Para o arranjo a que nos estamos referindo era mais uma
vez o sino da povoação que chamava as pessoas ao trabalho. No dia de Carnaval,
logo pela manhã, o cabo de ordens ou alguém por si mandado, dava umas badaladas
no sino, após o que vários homens isolados ou em pequenos grupos e munidos das
necessárias ferramentas, se dirigiam para os locais onde os caminhos
necessitavam de reparação, procurando cada um reparar aqueles que mais
directamente lhes interessavam. Este trabalho prolongava-se apenas pela parte
da manhã porque a tarde, essa era reservada para os folguedos tradicionais.
g) – Arranjo de «encanamentos» e
«presas» colectivas no princípio do Verão:
Existem várias
regadias interessando simultaneamente
maior ou menos número de agricultores, por vezes dezenas.
Dado o
vigoroso acidentado do terreno e o acentuado declive do leito dos ribeiros,
todos os anos os encanamentos ou
captações de água para as levadas são danificados pelas cheias, pelo que têm
que ser reparados ou construídos.
Interessando
estes «encanamentos» a todas as pessoas que beneficiam da respectiva rega,
juntam-se as mesmas em dia previamente combinado e vão meter a água à regadia.
h) – Águas públicas (aduas):
(…)
Se a água
abunda e nem todos os agricultores da regadia estão interessados em regar, a
conjugação de interesses não é difícil de conseguir e basta que se vá seguindo
na rega a mesma ordem por que os prédios se encontram na regadia.
Quando a
água escasseia o procedimento é diferente, conforme a regadia tem adua ou não.
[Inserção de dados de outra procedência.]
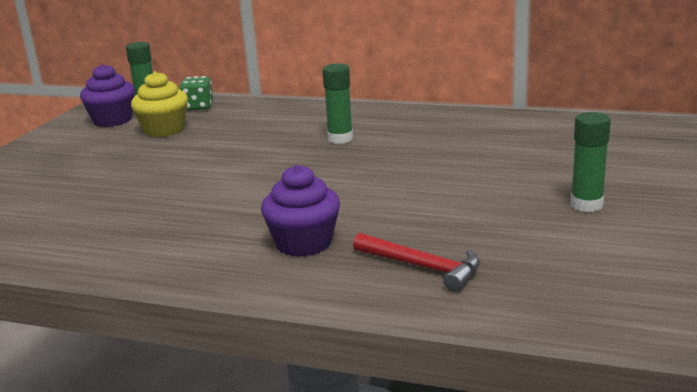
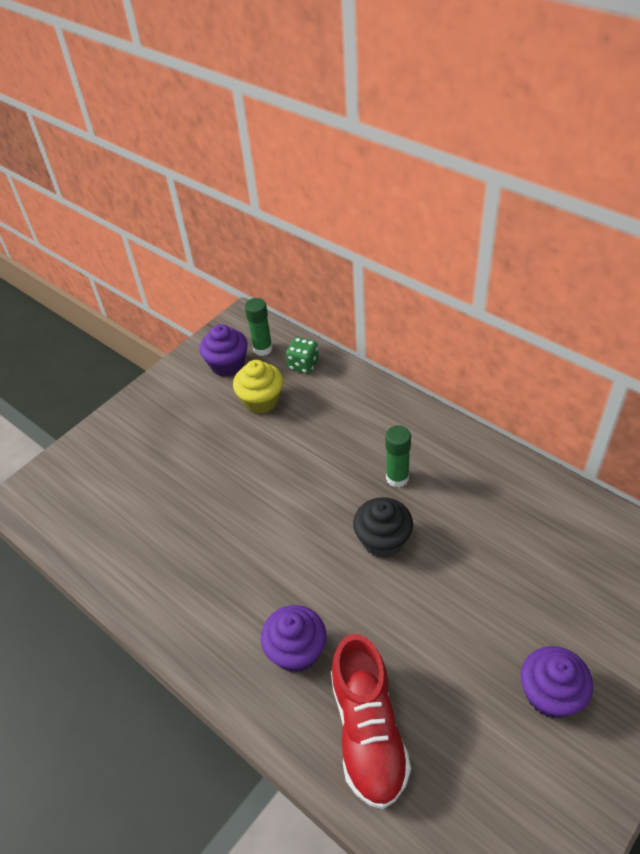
camera: 25 degrees right, 25 degrees up
(351, 169) = (383, 540): none -> black cupcake
(422, 267) = (368, 731): red hammer -> red shoe
(586, 205) = (550, 694): green glue stick -> purple cupcake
Se tem adua, o que quer dizer que há um número
de horas de rega para cada prédio, constante da própria matriz, a água é aduada e começa no cimo da regadia a
utilização dela por cada proprietário durante as horas que lhe competem.
Cada
interessado vai-se informando onde é que anda
a água, procurando tomar conta dela no momento exacto em que passa a
pertencer-lhe. Chegada ao fim da regadia, volta novamente ao princípio.
Nas
regadias que não têm adua, o princípio
orientador é o da água passar sucessivamente de um proprietário para outro até
dar a volta a toda a regadia. Como não há um número de horas estabelecido, cada
um procura regar o seu terreno de uma só vez. Assim, frequentemente os direitos
de uns são atropelados e os prejudicados são normalmente os situados no fundo da regadia. É fácil aos que estão
mais acima abrir os tornadouros e
regar, ainda que não seja a sua vez.
As desavenças são
aqui mais frequentes, mas não têm passado de simples toca de palavras. Com
efeito não há notícia de qualquer questão de regas ter levado a ofensas
corporais de qualquer natureza.
i)– Contribuição espontânea para obras de interesse
colectivo:
Pode afirmar-se
que, dentro das suas possibilidades, os habitantes da Partida se mostram muito
generosos sempre que são chamados a colaborar com dinheiro, trabalho ou outros
meios para obras de interesse colectivo. A atestar este espírito de cooperação
estão a igreja, a casa paroquias, a capela de S. Sebastião, a capela de S.
Tiago, os troços de calçada das ruas e alguns pontões de madeira para passagem
de peões, tudo construído ou reconstruído sem ajuda oficial.
Porém, também
aqui tem sentido o ditado que diz que «Santos da casa não fazem milagres».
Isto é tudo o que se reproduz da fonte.